James Franco Turns to General Hospital for Performance Art
Posted in: UncategorizedWe’ve always sort of liked actor James Franco, despite this writer’s distrust for people more handsome than himself (see: 99% of the population). He seems like a genuinely likable guy, friendly and maybe not as apt to flaunt his status. And though we have never thought much about him before, now we have a certifiable crush. Found by way of Murketing (who doesn’t entirely buy the whole thing) is Franco’s op-ed in the Wall Street Journal about his deciding to take a temporarily reoccurring role on the long-running soap opera, “General Hospital,” as a form of performance art, something he’s apparently long been a fan of. Most of the piece is spent talking about his favorite pieces of performance art, with your usual suspects, Yoko Ono and Allan Kaprow, but the great bits are when he talks about why he decided to play “bad-boy artist ‘Franco, just Franco'” on the soap:
I disrupted the audience’s suspension of disbelief, because no matter how far I got into the character, I was going to be perceived as something that doesn’t belong to the incredibly stylized world of soap operas.

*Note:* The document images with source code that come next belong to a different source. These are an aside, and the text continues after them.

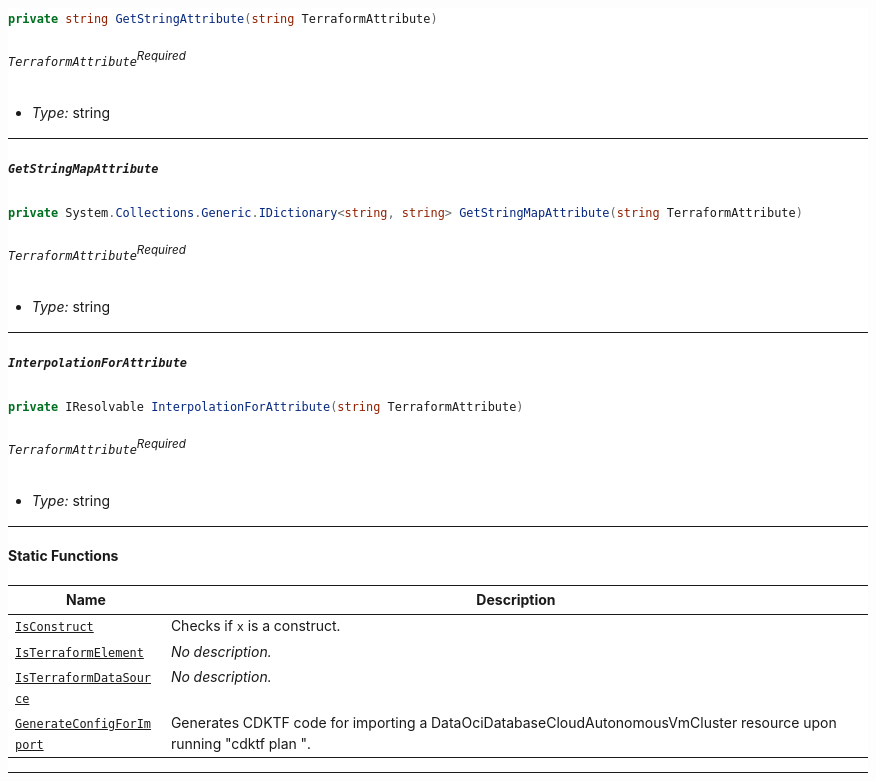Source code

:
 ```csharp
private string GetStringAttribute(string TerraformAttribute)
```

###### `TerraformAttribute`<sup>Required</sup> <a name="TerraformAttribute" id="rhizo-co-terraform-provider-oci.dataOciDatabaseCloudAutonomousVmCluster.DataOciDatabaseCloudAutonomousVmCluster.getStringAttribute.parameter.terraformAttribute"></a>

- *Type:* string

---

##### `GetStringMapAttribute` <a name="GetStringMapAttribute" id="rhizo-co-terraform-provider-oci.dataOciDatabaseCloudAutonomousVmCluster.DataOciDatabaseCloudAutonomousVmCluster.getStringMapAttribute"></a>

```csharp
private System.Collections.Generic.IDictionary<string, string> GetStringMapAttribute(string TerraformAttribute)
```

###### `TerraformAttribute`<sup>Required</sup> <a name="TerraformAttribute" id="rhizo-co-terraform-provider-oci.dataOciDatabaseCloudAutonomousVmCluster.DataOciDatabaseCloudAutonomousVmCluster.getStringMapAttribute.parameter.terraformAttribute"></a>

- *Type:* string

---

##### `InterpolationForAttribute` <a name="InterpolationForAttribute" id="rhizo-co-terraform-provider-oci.dataOciDatabaseCloudAutonomousVmCluster.DataOciDatabaseCloudAutonomousVmCluster.interpolationForAttribute"></a>

```csharp
private IResolvable InterpolationForAttribute(string TerraformAttribute)
```

###### `TerraformAttribute`<sup>Required</sup> <a name="TerraformAttribute" id="rhizo-co-terraform-provider-oci.dataOciDatabaseCloudAutonomousVmCluster.DataOciDatabaseCloudAutonomousVmCluster.interpolationForAttribute.parameter.terraformAttribute"></a>

- *Type:* string

---

#### Static Functions <a name="Static Functions" id="Static Functions"></a>

| **Name** | **Description** |
| --- | --- |
| <code><a href="#rhizo-co-terraform-provider-oci.dataOciDatabaseCloudAutonomousVmCluster.DataOciDatabaseCloudAutonomousVmCluster.isConstruct">IsConstruct</a></code> | Checks if `x` is a construct. |
| <code><a href="#rhizo-co-terraform-provider-oci.dataOciDatabaseCloudAutonomousVmCluster.DataOciDatabaseCloudAutonomousVmCluster.isTerraformElement">IsTerraformElement</a></code> | *No description.* |
| <code><a href="#rhizo-co-terraform-provider-oci.dataOciDatabaseCloudAutonomousVmCluster.DataOciDatabaseCloudAutonomousVmCluster.isTerraformDataSource">IsTerraformDataSource</a></code> | *No description.* |
| <code><a href="#rhizo-co-terraform-provider-oci.dataOciDatabaseCloudAutonomousVmCluster.DataOciDatabaseCloudAutonomousVmCluster.generateConfigForImport">GenerateConfigForImport</a></code> | Generates CDKTF code for importing a DataOciDatabaseCloudAutonomousVmCluster resource upon running "cdktf plan <stack-name>". |

---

Everyone watching would see an actor they recognized, a real person in a made-up world. In performance art, the outcome is uncertain — and this was no exception. My hope was for people to ask themselves if soap operas are really that far from entertainment that is considered critically legitimate. Whether they did was out of my hands.
No matter if his motives are this pure and artsy or not, we agree with him when he says “If all goes according to plan, it will definitely be weird” and it makes us like him all the more for it.